By David Goddard
In the mid-1960s, Silicon Valley pioneer Gordon Moore made a now-famous prediction that the number of transistors incorporated in a chip would approximately double every twenty-four months. This maxim—known as Moore’s Law—has been the impetus for semiconductor development ever since.
For nearly five decades Moore’s Law rang true, but the days of exponential progress may be in jeopardy. Improvements in chip performance are approaching a roadblock due to the properties of the materials involved.
David Mandrus is a leading researcher in the field of quantum materials who creates and studies new substances with unique properties relating to magnetism and conductivity. He says new materials like those being conceived in his lab could clear the hurdles facing current technology.
“Silicon technology has been very important in the advancement of devices, but we are getting to a point where their constraints are limiting new breakthroughs,” Mandrus explained. “By designing new materials and tuning their properties, we can come up with the kind of improvements people seek.”

That’s exactly why the Gordon and Betty Moore Foundation recently selected Mandrus to receive a $1.7 million grant to further his research. As the Jerry and Kay Henry Endowed Professor in UT’s Department of Materials Science and Engineering, Mandrus is an expert in the emerging field of spintronic materials.
Processors in today’s electronic devices use electric fields to regulate electrons via their charge. But electrons also have a spin that makes them act like tiny magnets. By manipulating these magnets using magnetic fields, Mandrus hopes to create new spintronic materials that take advantage of both the charge and spin of electrons.
“The idea is to control electrons using magnetic fields as well as electric fields,” Mandrus said. “This will lead to new device concepts and a new generation of electronic devices that require very little power to operate.”
Greater efficiencies are achieved when the spin of electrons becomes more uniform. Spintronics creates the equivalent of an interstate highway for data to travel on—unlike current materials, which are more like a meandering country road.
“Manipulating the spin of electrons can increase the amount of data flowing through a material while reducing the power needed to operate the device,” Mandrus said.

The tricky part is building and testing at a nanoscopic level. Mandrus and his team are developing single-layer materials—just a few atoms thick—that can be stacked on top of each other in any number of combinations. “Think of it like building a sandwich,” he explained. “There are limitless ways of putting one together, each with its own unique result.”
Finding the best sandwich for the job also requires analyzing various layer alignment options. Mandrus hopes to eventually build a “library” of single-layer materials and how they interact with one another. Such a compilation could open the door to creating chips in a revolutionary way.
“It’s a fresh approach to easing the limitations related to modern devices,” Mandrus said. “By changing the way information is stored or utilized, you change the performance as well.”

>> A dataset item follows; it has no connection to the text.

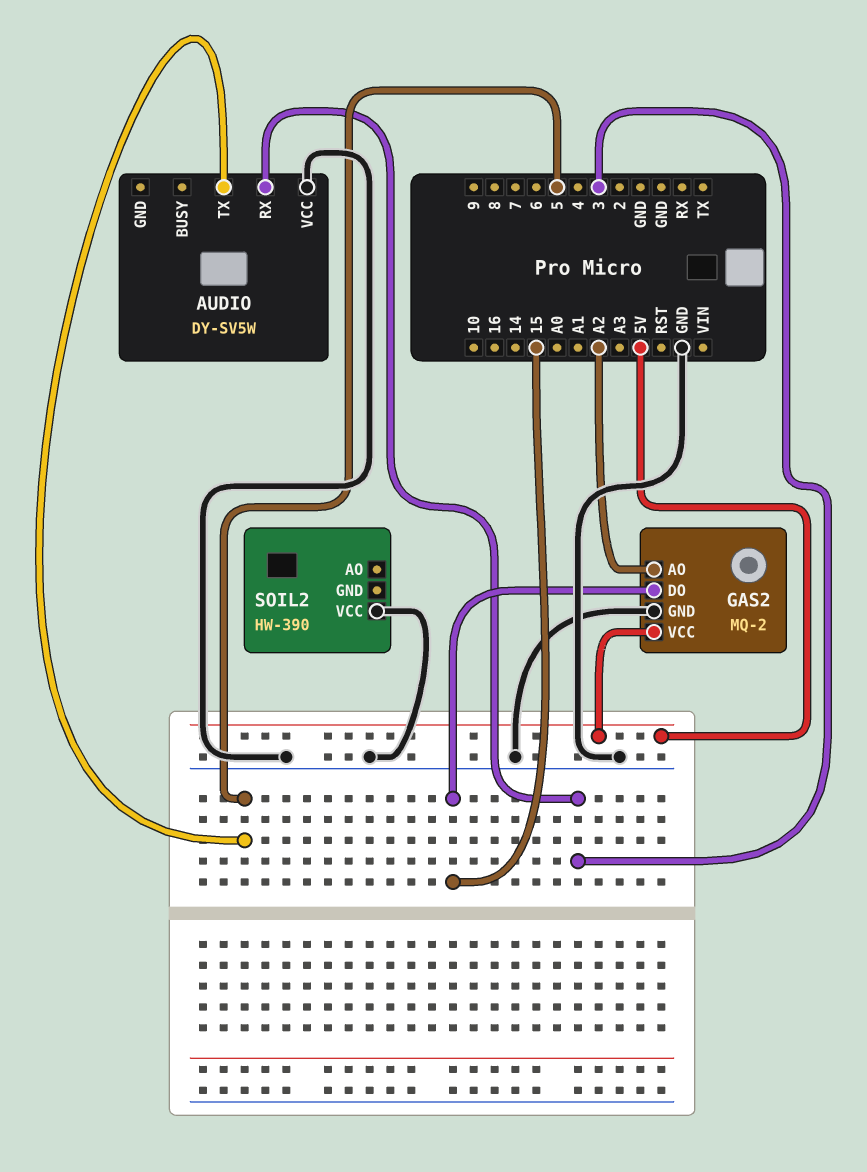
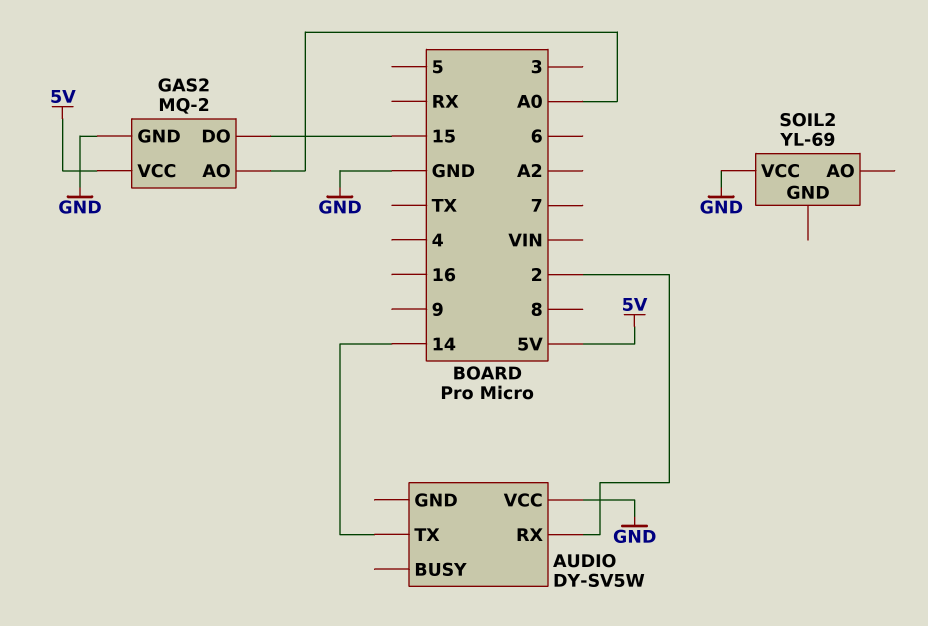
AUDIO pin RX: 3 -> 2
AUDIO pin TX: 5 -> 14
GAS2 pin AO: A2 -> A0
SOIL2: HW-390 -> YL-69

A drop in the power requirement would obviously be great for portable electronic gadgets, and it just might make the tantalizing concept of the “Internet of Things” a reality. Imagine multiple devices—not just phones and TVs but also washing machines, thermostats, and toasters—all connected to each other.
It could potentially lead to other developments like “smart” cars with sensors to avoid crashes, making them safer and more efficient than current technology allows.
As society continues to adapt to an all-electronic world, it could, ironically, do so by consuming less power.